I need to preface my response by saying I’m not an airplane talker. I’m a conditional extrovert, meaning I’m only outgoing if I know you, and I’m in the mood. I don’t share the private details of my life with random moms at the park. If I’m getting a massage and the masseuse starts in with questions, I have no problem saying, “Let’s talk when the hour is up,” and then getting the hell out of there as quickly as possible, lest she take me up on the offer.
But in that moment, with the terms of my newly minted book deal clouding my judgement, I couldn’t help myself. “My dream just came true,” I blurted to the complete stranger about to fly me and six people I’ve never met to Virgin Gorda. I preceded to spend the next hour in the co-piolot seat blabbing about all the wishing and working and rejection that led to that moment. The pilot nodded and smiled the way I do at strangers who chose to over-share.
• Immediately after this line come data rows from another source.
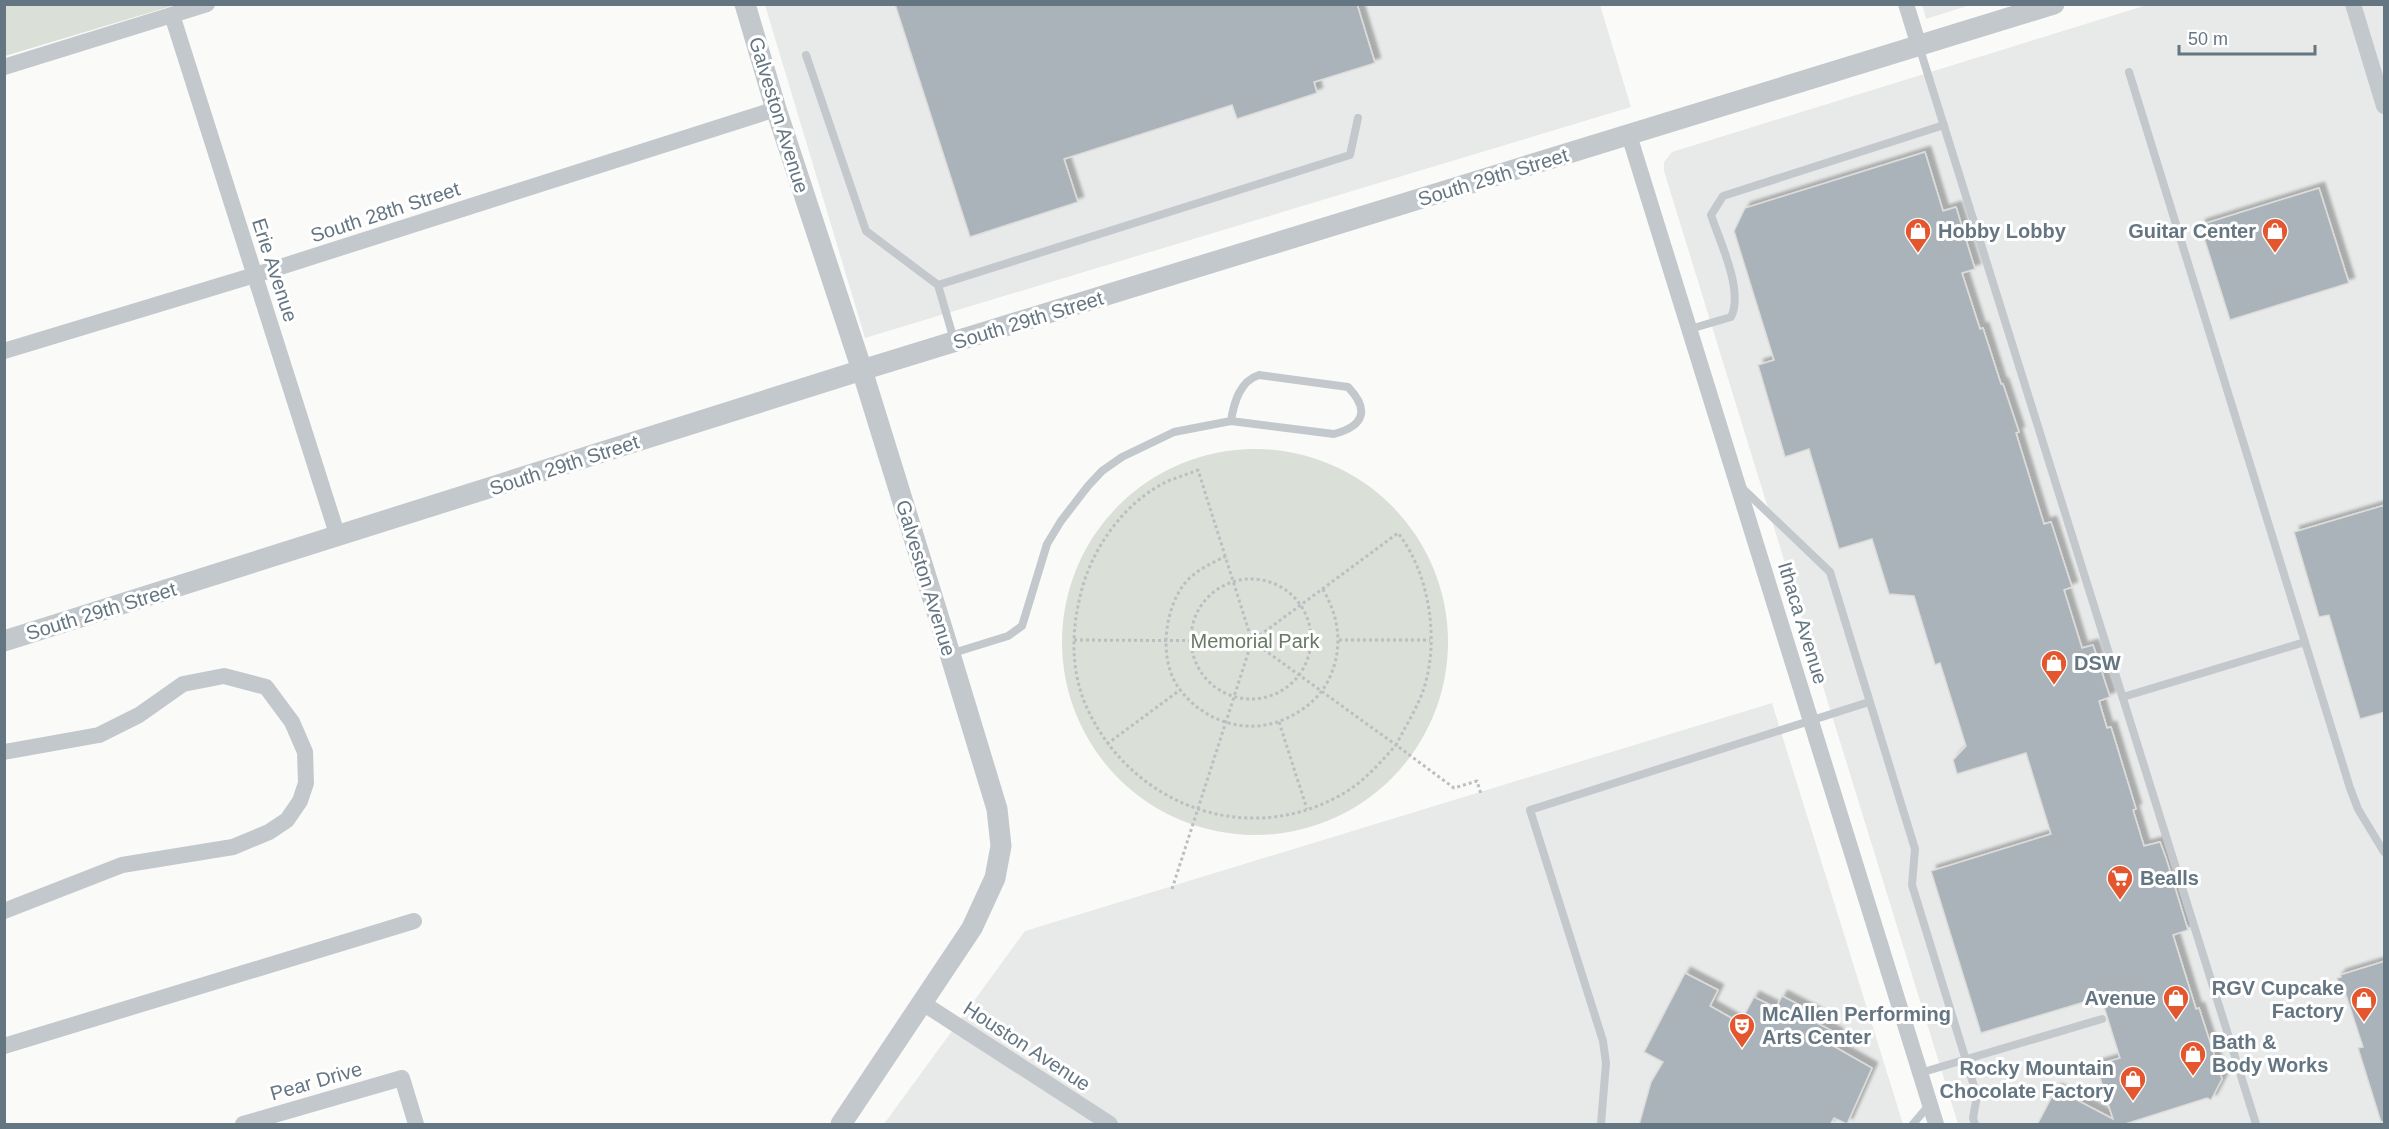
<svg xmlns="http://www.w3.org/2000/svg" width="2389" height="1129" font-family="Helvetica,sans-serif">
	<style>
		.built { fill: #e8e9e9 }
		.green { fill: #dadfd7 }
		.building { fill: #aab3b9; stroke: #dcdcda; stroke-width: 1.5; filter: url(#shadow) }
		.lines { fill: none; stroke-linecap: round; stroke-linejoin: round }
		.path { stroke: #bbbfc2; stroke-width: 3; stroke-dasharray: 3 3; stroke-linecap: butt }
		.service { stroke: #c3c8cc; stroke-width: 8 }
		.minor { stroke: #c3c8cc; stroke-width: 16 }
		.tertiary { stroke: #c3c8cc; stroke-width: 21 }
		.labels { text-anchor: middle; stroke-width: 6; stroke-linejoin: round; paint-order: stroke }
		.street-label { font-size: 20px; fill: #657683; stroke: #fff }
		.poi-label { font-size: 20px; font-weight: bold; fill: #657683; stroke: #fff; text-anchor: start }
		.park-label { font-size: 20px; fill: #687a64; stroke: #fff }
	</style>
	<defs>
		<filter id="shadow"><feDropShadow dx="5.5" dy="-5.5" stdDeviation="1.5" flood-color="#0004"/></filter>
	</defs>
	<rect width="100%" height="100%" fill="#fafaf8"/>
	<g class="built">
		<path d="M1922,4h48v1l-44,14z"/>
		<path d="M765,5h835l31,102 -766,231z"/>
		<path d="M2147,5h237v1119h-426l-294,-953v-9l8,-10z"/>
		<path d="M1772,703l131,421h-1019l141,-193z"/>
	</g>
	<g class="green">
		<path d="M5,4h170v1l-170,51z"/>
		<circle cx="1255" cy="642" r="193"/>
	</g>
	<g class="building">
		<path d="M895,4h462l18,59 -61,19 3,11 -80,26 -5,-14 -168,54 14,43 -108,35z"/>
		<path d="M1925,152l18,59 13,-4 19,62 -13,4 18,56 3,-1 18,56h2l16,48 -3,1 28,91 7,-2 21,65 -8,3 18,58 11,-3 17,52 -11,4 8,27 4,-1 25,82 -3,1 11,36 16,-4 6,16 22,72 -15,5 23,74 3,-1 23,71 -11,21 -4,-2 -85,27h-85l19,-36 57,30 -17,-54 24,-7 -19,-61 -120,36 -50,-162 120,-37 -25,-81 -69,21 -4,-14 13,-14 -26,-83 -5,2 -21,-69 -25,-2 -17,-55 -33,10 -30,-100 -24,8 -27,-92 16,-5 -40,-129 11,-23z"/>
		<path d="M2319,188l30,95 -119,37 -30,-95z"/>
		<path d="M2385,505v207l-25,7 -31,-104 -10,2 -25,-85z"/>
		<path d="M2385,961v160l-4,1 -23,-74 5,-1 -17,-52 -4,1 -5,-18 4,-1 -1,-2z"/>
		<path d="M1685,973l33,17 -8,16 30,17 14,-26 22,11 6,-12 35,18 -4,7 25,13 -5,12 39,22 -25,56 -13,-6 -4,7h-191l12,-43 12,-20 -19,-10z"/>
	</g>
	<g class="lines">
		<g class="path">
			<path d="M1226,556c-16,8 -34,16 -44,31 -19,28 -23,77 -1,104 25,32 69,45 106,27 18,-8 34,-22 42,-39 15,-32 10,-63 -7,-91"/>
			<circle cx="1251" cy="639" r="60"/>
			<path d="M1074,640l178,1 144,104c-17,19 -34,39 -57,51 -95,52 -208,8 -252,-88 -16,-35 -16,-75 -7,-111 10,-47 44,-95 88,-116 10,-4 20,-7 30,-11l54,171"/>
			<path d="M1339,640h91"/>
			<path d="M1279,722l28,87"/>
			<path d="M1107,744l73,-54"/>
			<path d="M1172,889l80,-248 146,-108c32,41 42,109 25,158 -7,19 -18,36 -27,54l58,43 23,-7 4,13"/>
		</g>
		<g class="service">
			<path d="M1919,46l337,1078"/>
			<path d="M806,55l60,176 72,54 16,55"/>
			<path d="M2129,72l221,716 8,21 26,43"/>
			<path d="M938,285l412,-130 8,-37"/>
			<path d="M1690,329l41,-12c13,-26 -11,-75 -20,-102l12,-19 221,-71"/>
			<path d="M1741,487l89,85 85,277 -3,36 65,211 -4,22 2,6"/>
			<path d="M950,654l58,-18 14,-10 25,-82 14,-23 27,-35 14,-15 20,-14 52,-25 57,-11 103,13c30,-8 36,-24 14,-47l-89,-12c-19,6 -25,27 -28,46"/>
			<path d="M2123,697l182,-55"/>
			<path d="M1920,1073l182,-54"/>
			<path d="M1601,1124l5,-61 -3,-22 -73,-231 339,-108"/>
			<path d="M1913,1124l17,-20"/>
		</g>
		<g class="minor">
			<path d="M1906,4l13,42"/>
			<path d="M2353,4l31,102"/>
			<path d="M172,15l166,522"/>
			<path d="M4,67l203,-63"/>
			<path d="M1629,135l307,989"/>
			<path d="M4,351l251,-76 521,-166"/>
			<path d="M4,752l95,-17 40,-20 44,-31 41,-8 42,11 26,35 13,30 1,31 -6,18 -13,19 -18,12 -36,15 -111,18 -118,46"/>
			<path d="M921,1002l189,122"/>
			<path d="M4,1046l410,-125"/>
			<path d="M243,1124l159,-46 14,46"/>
		</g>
		<g class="tertiary">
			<path d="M745,4l31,105 86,261 88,284 47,155 4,37 -6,32 -23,50 -131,196"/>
			<path d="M4,641l858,-271 1192,-366"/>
		</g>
	</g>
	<defs>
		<g id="shop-pin" transform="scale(1.35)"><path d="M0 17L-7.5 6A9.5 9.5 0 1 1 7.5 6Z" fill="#e4572e" stroke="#fff"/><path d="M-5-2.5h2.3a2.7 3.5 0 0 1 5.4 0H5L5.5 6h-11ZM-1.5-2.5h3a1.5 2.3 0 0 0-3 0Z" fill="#fff"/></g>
		<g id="supermarket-pin" transform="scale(1.35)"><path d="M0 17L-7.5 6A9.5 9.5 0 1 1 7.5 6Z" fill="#e4572e" stroke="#fff"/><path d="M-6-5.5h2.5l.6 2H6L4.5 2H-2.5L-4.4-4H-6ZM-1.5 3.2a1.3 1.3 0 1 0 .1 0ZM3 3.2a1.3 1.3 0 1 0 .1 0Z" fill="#fff"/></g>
		<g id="theatre-pin" transform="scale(1.35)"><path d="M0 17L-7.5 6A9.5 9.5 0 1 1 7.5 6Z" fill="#e4572e" stroke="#fff"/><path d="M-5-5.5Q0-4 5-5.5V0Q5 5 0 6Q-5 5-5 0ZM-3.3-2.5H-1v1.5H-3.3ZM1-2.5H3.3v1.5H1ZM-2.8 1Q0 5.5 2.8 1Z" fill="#fff"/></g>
	</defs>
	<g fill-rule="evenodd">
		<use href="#shop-pin" x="1918" y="231"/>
		<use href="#shop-pin" x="2275" y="231"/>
		<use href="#shop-pin" x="2054" y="663"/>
		<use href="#supermarket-pin" x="2120" y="878"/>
		<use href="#shop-pin" x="2176" y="998"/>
		<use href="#shop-pin" x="2364" y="1000"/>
		<use href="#theatre-pin" x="1742" y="1026"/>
		<use href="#shop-pin" x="2193" y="1054"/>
		<use href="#shop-pin" x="2133" y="1079"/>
	</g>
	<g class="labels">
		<g class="street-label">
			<text transform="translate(779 115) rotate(73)" y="7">Galveston Avenue</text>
			<text transform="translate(1493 177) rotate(-17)" y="7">South 29th Street</text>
			<text transform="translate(385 212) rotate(-18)" y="7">South 28th Street</text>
			<text transform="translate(275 270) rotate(72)" y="7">Erie Avenue</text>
			<text transform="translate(1028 320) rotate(-17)" y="7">South 29th Street</text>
			<text transform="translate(564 465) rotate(-18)" y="7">South 29th Street</text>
			<text transform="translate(926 578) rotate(73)" y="7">Galveston Avenue</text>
			<text transform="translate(101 611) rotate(-17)" y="7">South 29th Street</text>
			<text transform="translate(1803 623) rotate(73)" y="7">Ithaca Avenue</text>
			<text transform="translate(1027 1046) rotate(33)" y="7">Houston Avenue</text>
			<text transform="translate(316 1081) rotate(-16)" y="7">Pear Drive</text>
		</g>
		<g class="poi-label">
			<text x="1938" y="238">Hobby Lobby</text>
			<text x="2256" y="238" text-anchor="end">Guitar Center</text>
			<text x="2074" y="670">DSW</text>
			<text x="2140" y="885">Bealls</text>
			<text x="2344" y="995" text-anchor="end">RGV Cupcake<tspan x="2344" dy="23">Factory</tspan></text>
			<text x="2156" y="1005" text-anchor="end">Avenue</text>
			<text x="1762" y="1021">McAllen Performing<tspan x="1762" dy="23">Arts Center</tspan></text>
			<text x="2212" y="1049">Bath &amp;<tspan x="2212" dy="23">Body Works</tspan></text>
			<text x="2114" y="1075" text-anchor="end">Rocky Mountain<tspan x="2114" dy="23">Chocolate Factory</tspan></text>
		</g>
		<g class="park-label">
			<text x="1255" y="648">Memorial Park</text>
		</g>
	</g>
	<rect width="2389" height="1129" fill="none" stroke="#657683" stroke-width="12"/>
	<path d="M2179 45v9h136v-9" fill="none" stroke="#657683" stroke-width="3"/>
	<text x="2188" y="45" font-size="18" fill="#657683" stroke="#ffffff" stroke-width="4.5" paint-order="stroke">50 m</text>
</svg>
When the plane began its descent it rolled with the wind, and for a moment I thought, “Well, shit, my dream came true and now I’m going to die in a plane crash before I even told my husband how the auction ended.” And then, because my writer mind often takes things a step too far, I thought, “But I bet it’ll sell a lot of copies with that sob story tied to it.”
The plane landed. Much to the relief of the pilot, my cousin was waiting to take the listening baton from the crazy-excited passenger (me).
That night, celebrating, I was asked for the first (but far from last) time when I LIKED MY LIFE would be on shelves. My family was shocked to learn it would take about a year.
It’s now been a year, but my book won’t be out for another ten months. It’s karmic payback for my lifelong chronic impatience. Whoever is in charge up there is having a ball sipping their evening bourbon while I stare at a calendar, willing it cruise along at a faster pace.
I know, I know, dream-come-true stories aren’t supposed to be easy or without hiccups. When my pub day finally comes along, I’ll know well enough what it’s worth and savor it.
*To the universe: This was a great lesson and I’m taking it seriously. No need to postpone the release of WHATEVER HAPPENED TO LUCY BISCARO? until 2020. Got it?